§ Page extract:
....

Motivation. Time-dependent differential equations are ubiquitous in physical sciences and engineering. Typically, numerical algorithms like Euler’s method, multi-step or Runge-Kutta methods are used to solve them. Methods that have higher order of convergence often can deliver better results, in particular when simulations need to be performed with very high precision.
Spectral deferred corrections (SDC) are a relatively new class of method that can deliver arbitrary convergence order through simple changes of runtime parameter, compared to the often difficult derivation of order conditions that is needed for Runge Kutta methods. However, they are computationally expensive. Not much is known how SDC compares to existing and widely used algorithms.
Methodology. To do a fair comparison in terms of performance, the project will use the ode solver library provided by the Python package SciPy as a baseline. It offers efficient implementations of many popular ODE solvers against which performance of SDC can be compared. The project will develop a Python implementation of SDC using the same data structures and interfaces and the run comparisons for a variety of selected test problems. This should give a clearer picture of the type of problems and parameter range where SDC delivers better performance than existing approaches.
Aims and deliverables.
- To obtain a good understanding of numerical time stepping methods in general and spectral deferred corrections (SDC) in particular.
- To implement the SDC algorithm in Python using the interfaces provided by the SciPy solve_ivp function.
- To identify a range of meaningful test problems and perform a comprehensive comparison how SDC performs compared against existing algorithms provided by SciPy.

....

§ Available data:

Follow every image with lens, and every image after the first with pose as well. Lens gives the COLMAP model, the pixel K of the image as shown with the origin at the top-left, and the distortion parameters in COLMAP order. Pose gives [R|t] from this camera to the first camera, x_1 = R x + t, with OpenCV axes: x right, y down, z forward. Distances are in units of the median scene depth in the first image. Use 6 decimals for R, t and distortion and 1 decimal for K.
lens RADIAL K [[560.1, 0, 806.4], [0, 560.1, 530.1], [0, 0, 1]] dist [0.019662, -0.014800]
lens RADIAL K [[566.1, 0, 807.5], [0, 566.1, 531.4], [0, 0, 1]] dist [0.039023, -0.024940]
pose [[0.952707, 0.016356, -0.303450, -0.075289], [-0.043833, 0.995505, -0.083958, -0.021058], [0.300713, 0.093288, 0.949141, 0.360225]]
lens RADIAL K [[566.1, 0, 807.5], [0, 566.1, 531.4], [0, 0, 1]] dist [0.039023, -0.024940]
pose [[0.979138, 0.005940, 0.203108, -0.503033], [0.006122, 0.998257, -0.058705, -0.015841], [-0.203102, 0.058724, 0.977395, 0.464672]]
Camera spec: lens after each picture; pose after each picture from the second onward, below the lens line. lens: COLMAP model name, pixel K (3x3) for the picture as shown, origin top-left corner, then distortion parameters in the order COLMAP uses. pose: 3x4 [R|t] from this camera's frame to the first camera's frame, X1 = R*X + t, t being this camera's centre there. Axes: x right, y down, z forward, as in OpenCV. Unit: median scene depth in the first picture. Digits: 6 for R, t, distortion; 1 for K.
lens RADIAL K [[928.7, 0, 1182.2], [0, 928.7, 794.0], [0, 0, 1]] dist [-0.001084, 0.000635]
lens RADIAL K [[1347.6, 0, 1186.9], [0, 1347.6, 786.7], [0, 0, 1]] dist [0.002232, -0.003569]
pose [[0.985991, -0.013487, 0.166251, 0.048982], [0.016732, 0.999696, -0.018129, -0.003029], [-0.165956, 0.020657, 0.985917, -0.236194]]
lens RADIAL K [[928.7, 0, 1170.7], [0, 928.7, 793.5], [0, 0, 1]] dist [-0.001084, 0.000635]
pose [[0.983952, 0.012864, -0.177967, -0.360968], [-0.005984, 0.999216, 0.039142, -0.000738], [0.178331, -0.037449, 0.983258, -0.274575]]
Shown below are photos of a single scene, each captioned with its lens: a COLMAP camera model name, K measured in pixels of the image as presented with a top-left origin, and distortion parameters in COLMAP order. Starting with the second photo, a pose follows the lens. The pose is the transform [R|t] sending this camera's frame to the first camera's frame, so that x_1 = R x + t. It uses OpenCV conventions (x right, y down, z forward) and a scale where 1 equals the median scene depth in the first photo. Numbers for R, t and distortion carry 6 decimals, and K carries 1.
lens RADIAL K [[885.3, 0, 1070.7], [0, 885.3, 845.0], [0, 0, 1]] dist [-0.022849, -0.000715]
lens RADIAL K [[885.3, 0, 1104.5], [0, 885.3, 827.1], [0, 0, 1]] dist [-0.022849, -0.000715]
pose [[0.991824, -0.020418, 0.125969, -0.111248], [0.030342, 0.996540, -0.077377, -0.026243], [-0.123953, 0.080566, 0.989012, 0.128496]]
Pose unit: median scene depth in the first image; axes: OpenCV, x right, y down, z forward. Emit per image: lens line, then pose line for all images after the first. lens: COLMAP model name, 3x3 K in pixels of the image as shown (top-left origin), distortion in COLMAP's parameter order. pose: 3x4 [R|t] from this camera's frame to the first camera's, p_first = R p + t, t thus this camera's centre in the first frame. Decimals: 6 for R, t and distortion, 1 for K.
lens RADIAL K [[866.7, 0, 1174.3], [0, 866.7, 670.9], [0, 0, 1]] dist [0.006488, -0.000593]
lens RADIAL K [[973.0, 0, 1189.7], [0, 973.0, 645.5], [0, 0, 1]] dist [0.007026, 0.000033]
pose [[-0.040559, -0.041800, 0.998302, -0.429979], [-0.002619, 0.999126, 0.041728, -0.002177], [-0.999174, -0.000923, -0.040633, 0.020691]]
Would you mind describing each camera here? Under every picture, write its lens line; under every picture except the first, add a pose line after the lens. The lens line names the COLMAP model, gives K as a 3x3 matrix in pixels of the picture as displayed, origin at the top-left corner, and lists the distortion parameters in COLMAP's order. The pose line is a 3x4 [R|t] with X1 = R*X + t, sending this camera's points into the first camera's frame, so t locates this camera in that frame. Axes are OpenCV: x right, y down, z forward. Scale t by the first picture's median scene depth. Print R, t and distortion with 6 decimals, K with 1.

....

§ Required action A:
Answer these questions from the project description on spectral deferred corrections:
(i) Which numerical algorithms does it name as typically used to solve time-dependent differential equations?
(ii) Which Python package's ODE solver library will the project use as a baseline?
(iii) Which function's interfaces will the Python implementation of SDC use?
§ Required action B:
Using the project description on spectral deferred corrections, explain why the project uses the SciPy ODE solver library as a baseline.
Answer using only the text, not the data.

§ Task answer A:
(i) Euler's method, multi-step methods and Runge-Kutta methods.
(ii) SciPy.
(iii) The SciPy solve_ivp function.

§ Task answer B:
The project uses SciPy's ODE solver library as a baseline so that the performance comparison is fair. The package offers efficient implementations of many popular ODE solvers, which SDC's performance can be measured against.